Before preparing to bike home Sage remembered the groceries she needed and went into the general store. As the bell above the door jingled she absorbed the familiar, reassuring smell of fresh bread and ripe fruit, mingled with that of turpentine, kindling, herbs and spices.
She reflected how different it was from the bland, sterile smell of town supermarkets. Mrs Sanders looked up from slicing bacon and smiled her usual welcome. A short, rotund woman, friendly and obliging, she managed to produce even the most unlikely item at short notice and with little hassle.
‘I’ll just finish Lady Sandringham’s order and be with you in a tick.’
‘No hurry.’ Sage glanced at the slim, elegant woman standing nonchalantly to one side. Probably in her early fifties, she was wearing a pale grey, fine wool suit, with the addition of a blue silk scarf and Wedgewood brooch; she was the epitome of style.
So that was her ladyship, Sage thought. Surely she’d be more at home in Harrods. Didn’t think she’d be collecting her own groceries.
As if reading her thoughts Lydia Sandringham turned, smiled and said,
‘I needed to match some tapestry thread so I told Grace I’d pick up one or two groceries while here. You’re new to the village, aren’t you?’
Sage admitted she was. ‘Arrived two months ago, so not exactly a long-time resident,’ she said cheerfully. ‘Although my family have lived here for the past three hundred years’.
‘Their name is..?’
‘Goodness, our families have always known each other. I knew your aunt well. She was a lovely woman and very active in the Women’s Institute. You’ll know lots of people in the village.’
‘No, not really. I was brought up in Scotland and I’ve spent only holidays here, with my aunt. Haven’t had time to socialise since I arrived. I’ve been too busy doing up my cottage.’
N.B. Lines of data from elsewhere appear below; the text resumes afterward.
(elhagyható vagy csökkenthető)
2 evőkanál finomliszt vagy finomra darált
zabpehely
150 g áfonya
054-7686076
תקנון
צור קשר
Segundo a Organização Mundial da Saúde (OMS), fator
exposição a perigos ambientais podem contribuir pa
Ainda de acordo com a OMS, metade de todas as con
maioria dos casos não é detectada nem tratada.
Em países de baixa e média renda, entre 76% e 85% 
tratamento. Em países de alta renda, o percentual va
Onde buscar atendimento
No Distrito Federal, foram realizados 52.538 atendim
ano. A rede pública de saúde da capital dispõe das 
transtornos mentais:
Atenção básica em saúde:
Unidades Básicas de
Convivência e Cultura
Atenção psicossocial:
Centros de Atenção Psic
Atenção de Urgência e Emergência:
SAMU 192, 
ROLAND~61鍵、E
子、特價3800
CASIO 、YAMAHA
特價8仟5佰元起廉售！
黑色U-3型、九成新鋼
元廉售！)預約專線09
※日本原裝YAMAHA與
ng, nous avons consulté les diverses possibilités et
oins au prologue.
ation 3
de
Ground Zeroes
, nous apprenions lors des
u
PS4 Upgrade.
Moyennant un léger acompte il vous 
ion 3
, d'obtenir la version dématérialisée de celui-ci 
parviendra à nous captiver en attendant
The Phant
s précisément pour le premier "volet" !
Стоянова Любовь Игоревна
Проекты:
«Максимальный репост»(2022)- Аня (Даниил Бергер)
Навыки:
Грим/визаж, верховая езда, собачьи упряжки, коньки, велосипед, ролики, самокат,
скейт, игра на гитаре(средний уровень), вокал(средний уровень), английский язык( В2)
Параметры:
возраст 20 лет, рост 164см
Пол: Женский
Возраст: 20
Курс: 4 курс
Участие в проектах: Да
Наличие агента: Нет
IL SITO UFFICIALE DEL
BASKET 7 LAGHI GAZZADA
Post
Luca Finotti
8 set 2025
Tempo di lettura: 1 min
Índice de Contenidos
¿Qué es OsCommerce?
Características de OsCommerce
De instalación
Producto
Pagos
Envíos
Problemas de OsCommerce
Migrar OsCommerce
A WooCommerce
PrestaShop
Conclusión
‘I thought I recognised a slight Scottish accent. You must come for dinner. I’ll introduce you to a few people. Just you? Or do you have a husband lurking in the…? Lydia caught a kind, warning glance from the proprietor. ‘Oh, I’m so sorry Mrs Sanders. I’m busy chatting as usual, and you’re waiting. Would you put it on the account please? Oh, I must go,’ she said, collecting up the few items and putting them neatly into a stylish shopping basket. ‘Give me your ‘phone number and I’ll be in touch.’ Within seconds, and after only a moment’s hesitation, Sage wrote ‘Sage Moorfield’ and her ‘phone number in the tiny notebook produced without fuss, and her ladyship swept out of the shop.
Sage’s married name of O’Nion, despite the apostrophe, was often pronounced ‘Onion’ leading to unwelcome questions and even humour. Now that James had disappeared his name could go with him, she thought grimly. Reverting to her maiden name and status was an obvious choice, albeit underpinned with deep gloom.
‘Whew,’ she gasped. ‘That was an unexpected encounter.’
‘Oh, she’s lovely. Always the same. Friendly and unassuming.’
‘I’ve heard she lives in that mansion on the hill, beyond the church.’
‘She does indeed. Cavendish Manor. I think her family have lived here since the 1600’s.’
So have mine, thought Sage. But farmers mainly. Not exactly landed gentry. ‘I’ll have some of that bacon, please, Mrs Sanders,’ she said, in answer to the questioning look on the older woman’s face. ‘And a dozen eggs too’, she added. ‘Might make a bacon and egg pie this afternoon. Oh, and I’ll have one of those boxes of chocolates behind you.’ Comfort food had become an essential part of her life, she thought with a touch of unease.
She paid and picked up her groceries. ‘Farewell, Mrs Sanders. I’ll be seeing you.’ She left the shop, and with her groceries residing in the basket on the front of her bike, set off for home. There was a chill wind blowing from the north, reminding her that, despite the watery sunshine when she left home, Christmas was only three weeks away.